What is CBT for Excoriation Disorder?
In order to provide our clients with a sound and evidence-based form of treatment, to create SkinPick, we merged two types of CBT into one form of treatment: habit reversal training and acceptance and commitment therapy.

Habit Reversal Training (HRT)

HRT is a behavioral intervention that helps you replace picking with a healthier kind of behavior that achieves a similar effect. HRT has several distinct stages that have to unfold in a specific order for the treatment to work well. It starts with a stage that we call awareness training in which you monitor your skin picking, as well as associated thoughts and emotions, in order to be aware of the behavior, identify triggers and understand how thoughts and emotions lead to picking.

Habit Reversal Training (HRT)
 
HRT is an evidenced-based treatment. Research shows positive outcomes in short-term treatment but does not provide evidence of long-term success. Mixed results are partially because there is not a lot of studies that specifically address skin picking and long-term treatment outcomes. In other words, we simply don’t have the numbers. Read our complete guide on habit reversal training for skin picking to learn more about the treatment process.

Acceptance and Commitment Therapy

Once you complete HRT, you slowly move on to another form of treatment based on acceptance and commitment therapy – ACT. In the first part, HRT helped you take control of picking and gave you the option to choose healthier behavior when the urge to pick arises. ACT will help you deal with the urge itself.

ACT is a part of what is known as the third wave of CBT. That means that in addition to standard CBT features described in the beginning of the page, ACT implements other tools as well. Some of the tools that you will learn how to use include acceptance, mindfulness, cognitive defusion, as well as behavioral commitment that stems from your values.

In this type of CBT, we look at picking as a form of experiential avoidance, a mechanism employed to avoid intense and difficult emotional experience. Succinctly put, hair pulling comes about as a way to cope with but not fully process those difficult experiences. From the ACT point of view treatment consists in learning a different approach to our own experience, one of acceptance, mindfulness and detachment that allows us to be with our feelings but not get overwhelmed by them.

Figure 1: Cognitive Behavioral Sequence

Does CBT work for excoriation disorder?

CBT is recognised among health professionals as the most effective method of treatment for BFRBs such as excoriation disorder. A recent survey of treatment options listed both HRT and ACT as evidence-based, successful interventions. Furthermore, a study conducted by researchers at the University of Heidelberg showed that specifically internet-based CBT can be a helpful, effective intervention for people struggling with skin picking.
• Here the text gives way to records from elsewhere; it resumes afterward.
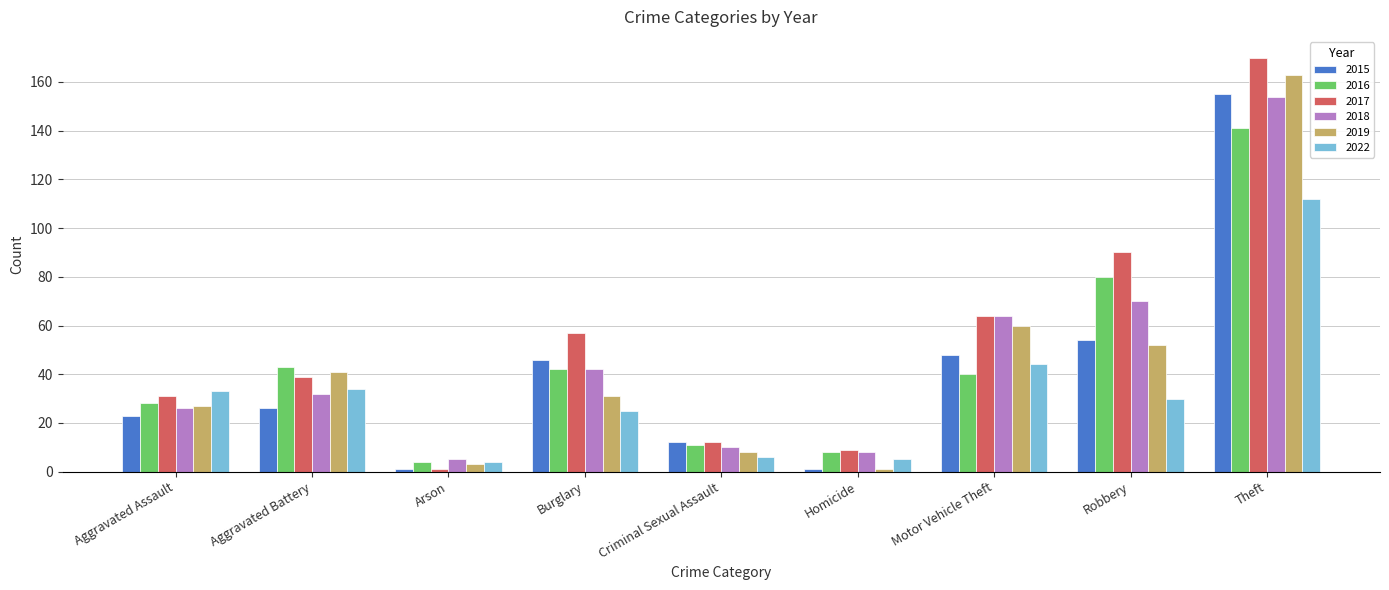

At which label does 2019 first exceed 31?

Aggravated Battery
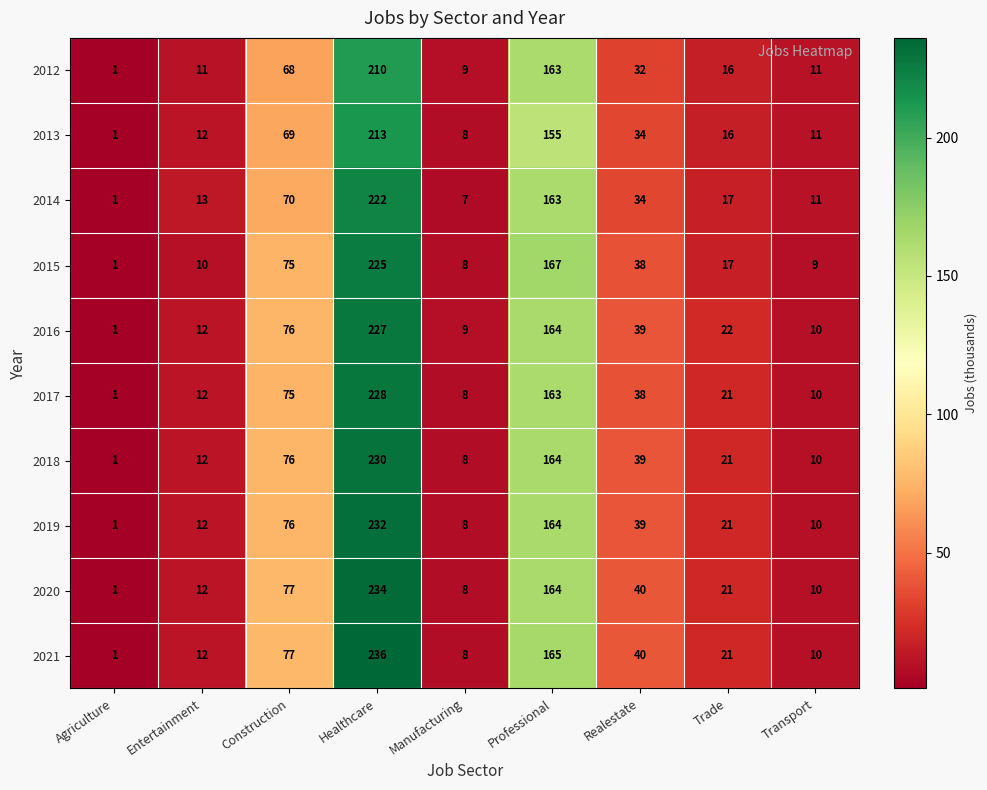

At how many categories does at least one series exceed 200?

1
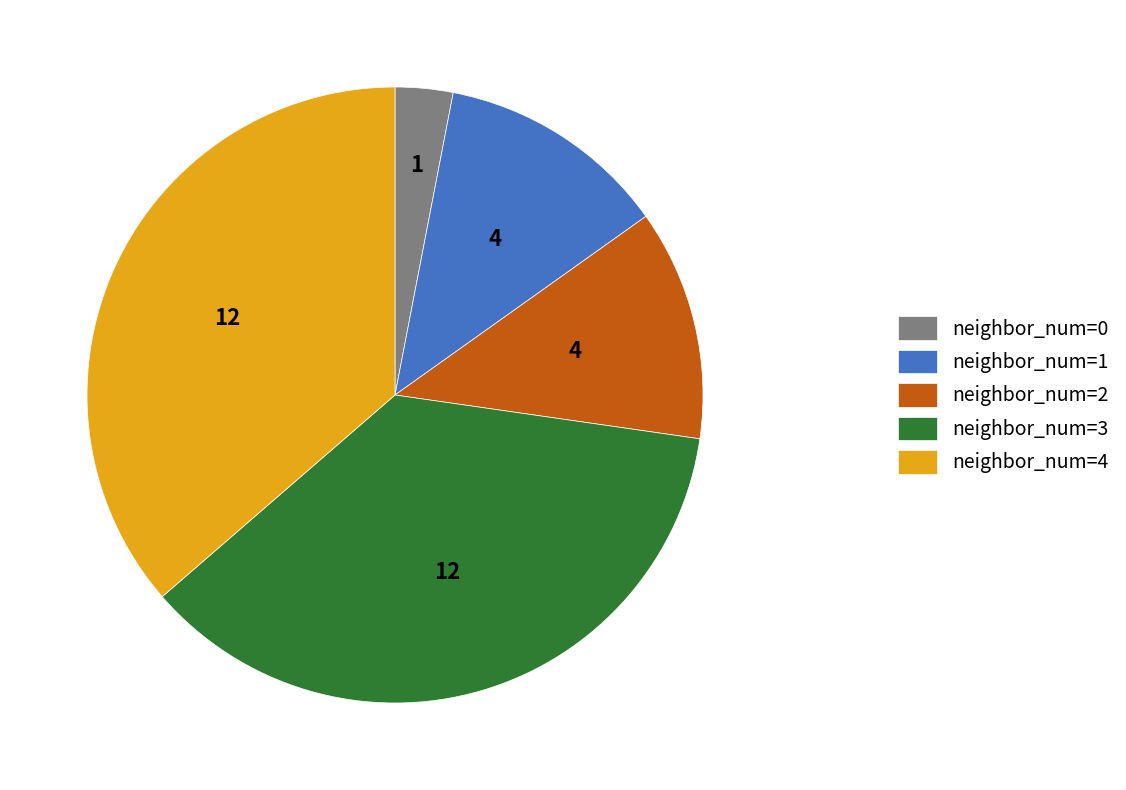

Between neighbor_num=4 and neighbor_num=1, which is larger?

neighbor_num=4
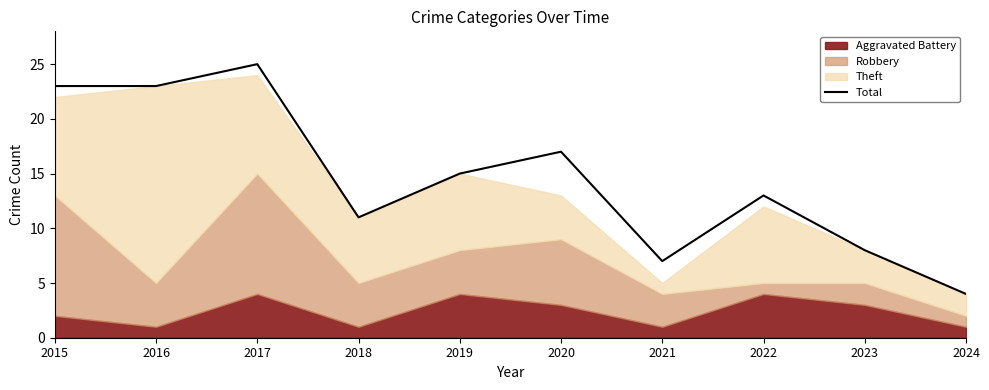

What is the change in value from 2021 to 2024?

-3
One study looking at the effectiveness of ACT and HRT found that there was a significant reduction in skin picking frequency (49.5%) in the participants who received ACT/HRT compared to those who were in the control group. Another study examined the effects of brief cognitive-behavioral therapy for pathological skin picking based on measures of severity of skin picking, psycho-social impact of skin picking, and it included a two months follow-up assessment. The results showed a significantly large reduction on all measured variables, with treatment effects maintained at 2 months follow-up.